Fossil Fuel Divest Harvard is a coalition of students, alumni, and faculty fighting for a just and sustainable future. We won a major victory in 2021 when we got Harvard to divest its endowment from fossil fuels. But we are still fighting for Harvard to become a true climate leader.

Why did Harvard Divest?

Divestment is the opposite of an investment – it simply means getting rid of stocks, bonds, or investment funds that are unethical or morally ambiguous. Campaigns for divestment have a long and proud history: there have been divestment campaigns for the tobacco industry, South African apartheid, and genocide in Darfur, as well as the fossil fuel industry. Current campus divestment movements include divestment from the prison-industrial complex and from occupied Palestine.

FFDH campaigned for Harvard’s divestment for nearly a decade.
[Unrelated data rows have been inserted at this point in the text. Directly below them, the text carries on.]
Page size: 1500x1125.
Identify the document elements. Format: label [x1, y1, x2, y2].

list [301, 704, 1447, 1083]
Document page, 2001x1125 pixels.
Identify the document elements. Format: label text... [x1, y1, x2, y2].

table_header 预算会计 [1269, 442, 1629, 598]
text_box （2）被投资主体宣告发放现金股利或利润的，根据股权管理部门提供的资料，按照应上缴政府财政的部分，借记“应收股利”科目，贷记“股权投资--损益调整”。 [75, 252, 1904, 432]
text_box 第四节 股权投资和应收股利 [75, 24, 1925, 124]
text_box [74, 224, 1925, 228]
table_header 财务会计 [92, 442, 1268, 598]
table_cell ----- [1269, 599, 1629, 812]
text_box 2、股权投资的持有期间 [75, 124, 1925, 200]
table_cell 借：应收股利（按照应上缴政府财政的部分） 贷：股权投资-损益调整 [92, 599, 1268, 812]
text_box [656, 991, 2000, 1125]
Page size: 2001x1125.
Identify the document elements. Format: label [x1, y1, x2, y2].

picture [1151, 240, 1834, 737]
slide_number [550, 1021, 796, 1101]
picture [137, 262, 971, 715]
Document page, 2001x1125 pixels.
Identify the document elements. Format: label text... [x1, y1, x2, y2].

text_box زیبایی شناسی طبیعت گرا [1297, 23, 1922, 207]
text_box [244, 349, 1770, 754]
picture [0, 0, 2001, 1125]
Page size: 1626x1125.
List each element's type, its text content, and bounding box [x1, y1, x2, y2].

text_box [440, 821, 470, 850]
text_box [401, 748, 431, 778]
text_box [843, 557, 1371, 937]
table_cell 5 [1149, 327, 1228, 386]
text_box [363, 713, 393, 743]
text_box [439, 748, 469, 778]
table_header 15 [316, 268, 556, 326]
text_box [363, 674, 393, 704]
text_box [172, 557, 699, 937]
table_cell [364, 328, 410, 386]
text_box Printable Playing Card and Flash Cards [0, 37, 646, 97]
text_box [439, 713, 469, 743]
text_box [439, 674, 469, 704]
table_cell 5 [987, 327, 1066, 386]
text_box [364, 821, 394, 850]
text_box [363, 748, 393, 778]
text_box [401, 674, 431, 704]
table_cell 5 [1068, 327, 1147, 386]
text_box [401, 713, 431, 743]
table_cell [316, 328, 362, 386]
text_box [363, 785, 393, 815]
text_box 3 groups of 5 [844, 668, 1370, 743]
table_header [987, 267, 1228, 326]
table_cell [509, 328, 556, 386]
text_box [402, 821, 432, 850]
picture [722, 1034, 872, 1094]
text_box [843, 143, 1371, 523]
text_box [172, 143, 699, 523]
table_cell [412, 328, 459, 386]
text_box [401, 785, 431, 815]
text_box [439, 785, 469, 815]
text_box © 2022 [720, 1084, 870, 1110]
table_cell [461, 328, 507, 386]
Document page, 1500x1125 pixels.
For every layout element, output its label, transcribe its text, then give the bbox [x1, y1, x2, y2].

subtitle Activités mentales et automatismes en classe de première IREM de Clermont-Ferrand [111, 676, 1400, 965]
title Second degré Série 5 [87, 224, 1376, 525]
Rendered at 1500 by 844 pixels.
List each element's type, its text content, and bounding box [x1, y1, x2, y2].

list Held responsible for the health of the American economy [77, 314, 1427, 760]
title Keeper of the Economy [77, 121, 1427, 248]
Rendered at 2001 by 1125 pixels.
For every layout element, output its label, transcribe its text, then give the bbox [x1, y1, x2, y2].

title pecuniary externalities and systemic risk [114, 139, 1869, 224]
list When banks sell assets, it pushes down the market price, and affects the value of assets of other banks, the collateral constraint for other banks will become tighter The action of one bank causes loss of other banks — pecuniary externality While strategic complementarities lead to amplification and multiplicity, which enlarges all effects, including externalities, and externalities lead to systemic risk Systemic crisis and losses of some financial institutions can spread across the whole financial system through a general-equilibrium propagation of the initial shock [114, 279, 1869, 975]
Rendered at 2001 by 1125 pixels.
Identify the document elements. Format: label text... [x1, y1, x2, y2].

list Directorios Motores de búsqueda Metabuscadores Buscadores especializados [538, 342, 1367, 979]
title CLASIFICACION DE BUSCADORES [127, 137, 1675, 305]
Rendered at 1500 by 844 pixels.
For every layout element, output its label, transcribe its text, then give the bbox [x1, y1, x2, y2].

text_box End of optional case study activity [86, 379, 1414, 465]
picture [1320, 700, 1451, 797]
In 2021, Harvard admitted that investments in the fossil fuel industry were incompatible with Harvard’s mission, and allowed those investments to expire.

Fossil fuel divestment stigmatizes the fossil fuel industry for its culpability in the climate crisis and frames climate change as a moral crisis. By naming this industry’s singularly destructive influence — and by highlighting the moral dimensions of climate change — the fossil fuel divestment movement aims to shatter the hold that the fossil fuel industry has on our economy and our governments.

And Harvard’s divestment has made a huge impact since 2021: dozens of other institutions have committed to divestment in the wake of this historic victory. When Harvard allows itself to be a leader, others follow.

Why does more work still need to be done?

Harvard has the institutional power to do much more in service to our planet, and as the climate crisis worsens, it has the obligation to act on that power. As long as Harvard has any ties to the fossil fuel industry — as long as it takes money from oil companies for climate research, as long as it allows them to recruit students on campus, and as long as its administrators and corporation members continue to consult for them and hold positions on their boards — Harvard gives the industry social license to operate. Harvard remains complicit in their climate abuses.

Harvard also has positive work to do in cultivating a just and sustainable future. As a nonprofit, Harvard has a duty to work in the best interests of its students and shareholders. That means investing its vast financial resources in sustainability and good community development. It also means listening to its community, which is why we deem democratization to be a necessary step.

Why should we care?

We only get one Earth. It’s up to us to protect our planet and all of its inhabitants from the damaging effects of the fossil fuel industry, a chief perpetrator of climate change, by pushing for dissociation and reinvestment. When Harvard takes a stand against the fossil fuel industry, we show the country and world that we refuse to be complicit in the continued war on human and environmental health.